I now turn to Amendment 1 in the name of the noble Baroness, Lady Brinton. I have had a number of very useful conversations with the noble Baroness, whom I greatly admire, and I understand the aim of this amendment. I think and hope that she understands that I share her wish to protect as many children as possible, but Clause 3 is not a marker for when parental responsibility should be restricted; it is about when such a restriction should happen automatically at the point of sentence—that is to say, without the usual consideration by the family court. Any individual who poses a serious risk to children should not be able to exercise parental responsibility, but to restrict it automatically, we must be certain that the restriction is in that child’s best interests. The seriousness of the offences in scope of our measure, marked by a sentence of four years or more, ensures that we can be confident, in those cases, that that is the case.
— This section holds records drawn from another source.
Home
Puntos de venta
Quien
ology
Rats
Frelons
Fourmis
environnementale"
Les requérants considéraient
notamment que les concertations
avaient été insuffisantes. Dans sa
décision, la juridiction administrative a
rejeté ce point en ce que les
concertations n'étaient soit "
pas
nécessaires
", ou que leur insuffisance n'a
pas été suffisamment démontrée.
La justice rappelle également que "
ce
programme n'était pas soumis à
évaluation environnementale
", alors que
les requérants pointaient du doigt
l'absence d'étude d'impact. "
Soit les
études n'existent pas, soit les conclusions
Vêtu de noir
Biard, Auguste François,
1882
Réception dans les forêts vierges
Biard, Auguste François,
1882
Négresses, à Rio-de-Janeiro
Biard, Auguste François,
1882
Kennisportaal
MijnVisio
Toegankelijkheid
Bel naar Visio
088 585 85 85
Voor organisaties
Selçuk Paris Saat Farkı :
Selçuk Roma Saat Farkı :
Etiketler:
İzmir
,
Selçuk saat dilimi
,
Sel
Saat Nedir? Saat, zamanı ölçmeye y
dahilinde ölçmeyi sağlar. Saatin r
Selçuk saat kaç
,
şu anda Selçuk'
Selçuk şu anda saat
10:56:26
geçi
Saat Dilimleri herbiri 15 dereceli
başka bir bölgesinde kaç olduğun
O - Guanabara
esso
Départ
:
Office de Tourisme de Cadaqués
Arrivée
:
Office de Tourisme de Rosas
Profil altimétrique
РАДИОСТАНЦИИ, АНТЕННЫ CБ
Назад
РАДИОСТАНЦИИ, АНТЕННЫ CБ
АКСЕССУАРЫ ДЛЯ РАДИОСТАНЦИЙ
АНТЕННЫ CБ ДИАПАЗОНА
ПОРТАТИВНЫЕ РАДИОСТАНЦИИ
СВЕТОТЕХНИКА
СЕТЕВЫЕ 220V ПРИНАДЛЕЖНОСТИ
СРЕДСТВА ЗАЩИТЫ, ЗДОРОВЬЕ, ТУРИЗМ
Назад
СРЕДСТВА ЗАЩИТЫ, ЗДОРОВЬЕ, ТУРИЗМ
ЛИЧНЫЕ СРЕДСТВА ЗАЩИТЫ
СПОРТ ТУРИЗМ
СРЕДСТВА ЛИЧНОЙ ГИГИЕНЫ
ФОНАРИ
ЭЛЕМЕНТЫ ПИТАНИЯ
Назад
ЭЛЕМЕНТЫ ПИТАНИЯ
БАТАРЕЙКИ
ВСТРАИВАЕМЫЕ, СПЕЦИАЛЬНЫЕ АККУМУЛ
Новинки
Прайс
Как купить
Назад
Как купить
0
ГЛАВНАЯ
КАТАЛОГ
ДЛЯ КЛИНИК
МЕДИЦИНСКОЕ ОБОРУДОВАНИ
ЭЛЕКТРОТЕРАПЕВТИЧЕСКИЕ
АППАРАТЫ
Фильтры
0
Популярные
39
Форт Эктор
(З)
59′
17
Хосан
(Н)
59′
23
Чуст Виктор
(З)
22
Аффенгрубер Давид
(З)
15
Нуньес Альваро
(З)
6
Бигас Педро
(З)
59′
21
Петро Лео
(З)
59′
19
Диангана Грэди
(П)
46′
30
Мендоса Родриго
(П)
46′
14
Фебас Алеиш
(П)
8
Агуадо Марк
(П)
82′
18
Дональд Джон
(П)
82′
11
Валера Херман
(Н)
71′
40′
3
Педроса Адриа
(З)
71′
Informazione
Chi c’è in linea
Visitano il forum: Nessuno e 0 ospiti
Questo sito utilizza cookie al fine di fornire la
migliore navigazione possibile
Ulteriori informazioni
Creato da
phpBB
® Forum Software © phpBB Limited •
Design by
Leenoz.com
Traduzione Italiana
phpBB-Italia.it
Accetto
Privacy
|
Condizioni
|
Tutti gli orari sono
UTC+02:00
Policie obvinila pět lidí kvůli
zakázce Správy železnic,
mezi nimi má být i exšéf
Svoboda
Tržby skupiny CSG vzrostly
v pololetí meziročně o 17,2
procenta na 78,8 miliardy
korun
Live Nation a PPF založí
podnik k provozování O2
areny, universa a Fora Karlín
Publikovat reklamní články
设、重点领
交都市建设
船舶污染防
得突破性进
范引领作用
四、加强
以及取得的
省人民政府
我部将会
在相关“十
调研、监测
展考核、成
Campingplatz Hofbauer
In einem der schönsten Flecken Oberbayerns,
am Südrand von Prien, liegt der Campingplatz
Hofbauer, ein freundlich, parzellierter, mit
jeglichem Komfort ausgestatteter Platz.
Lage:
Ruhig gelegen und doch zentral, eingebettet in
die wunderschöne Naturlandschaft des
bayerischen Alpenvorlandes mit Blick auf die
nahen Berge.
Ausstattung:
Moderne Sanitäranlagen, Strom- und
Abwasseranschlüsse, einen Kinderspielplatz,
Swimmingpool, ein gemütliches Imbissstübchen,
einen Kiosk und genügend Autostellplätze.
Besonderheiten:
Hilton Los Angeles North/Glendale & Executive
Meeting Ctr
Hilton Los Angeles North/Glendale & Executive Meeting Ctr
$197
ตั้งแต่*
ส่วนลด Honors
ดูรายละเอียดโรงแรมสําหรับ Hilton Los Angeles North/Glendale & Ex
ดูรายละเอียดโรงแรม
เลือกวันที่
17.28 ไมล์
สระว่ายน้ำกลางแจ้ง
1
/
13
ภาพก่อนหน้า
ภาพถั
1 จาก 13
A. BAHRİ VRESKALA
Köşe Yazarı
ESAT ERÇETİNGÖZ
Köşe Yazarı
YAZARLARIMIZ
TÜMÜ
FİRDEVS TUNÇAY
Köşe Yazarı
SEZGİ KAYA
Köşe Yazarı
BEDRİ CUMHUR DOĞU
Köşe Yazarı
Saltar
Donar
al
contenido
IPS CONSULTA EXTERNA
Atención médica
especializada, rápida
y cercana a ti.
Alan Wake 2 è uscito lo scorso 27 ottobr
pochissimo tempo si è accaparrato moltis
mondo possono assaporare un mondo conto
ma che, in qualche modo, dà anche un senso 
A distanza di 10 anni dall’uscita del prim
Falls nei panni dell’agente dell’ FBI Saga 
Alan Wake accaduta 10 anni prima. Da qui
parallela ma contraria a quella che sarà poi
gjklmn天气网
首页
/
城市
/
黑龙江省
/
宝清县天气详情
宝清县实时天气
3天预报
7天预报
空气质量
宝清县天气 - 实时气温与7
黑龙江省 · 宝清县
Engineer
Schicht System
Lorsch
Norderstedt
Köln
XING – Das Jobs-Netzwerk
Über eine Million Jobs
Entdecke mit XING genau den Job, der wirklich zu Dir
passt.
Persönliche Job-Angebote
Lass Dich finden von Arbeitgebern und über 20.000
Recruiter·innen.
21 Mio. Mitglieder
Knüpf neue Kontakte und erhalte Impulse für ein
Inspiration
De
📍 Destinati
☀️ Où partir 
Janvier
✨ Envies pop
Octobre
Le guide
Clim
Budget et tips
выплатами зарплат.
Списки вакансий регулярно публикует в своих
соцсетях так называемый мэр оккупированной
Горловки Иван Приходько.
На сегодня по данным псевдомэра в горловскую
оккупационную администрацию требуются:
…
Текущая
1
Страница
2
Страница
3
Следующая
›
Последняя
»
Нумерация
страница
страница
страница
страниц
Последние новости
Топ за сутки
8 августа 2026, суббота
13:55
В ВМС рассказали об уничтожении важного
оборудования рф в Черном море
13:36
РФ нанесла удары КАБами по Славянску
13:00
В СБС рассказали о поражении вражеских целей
That is not to say that an offender who has committed sexual offences against children but has received a sentence of less than four years’ imprisonment cannot or should not have their parental responsibility restricted; in some cases, that will be exactly what should happen, but an application to restrict parental responsibility can then be made to the family courts in exactly the same way as it can be now. They will consider all the circumstances of the case and make a decision in the child’s best interests.
Amendment 4 in the names of the noble and learned Lord, Lord Keen, and the noble Lord, Lord Sandhurst, seeks to introduce an automatic restriction on the exercise of parental responsibility for offenders convicted of child cruelty and sentenced to imprisonment of four years or more. The Government believe the aim of this amendment is sound and principled; child cruelty offences are heinous, and we all wish to protect as many children as possible, so we understand why the noble and learned Lord seeks to extend the Government’s measures.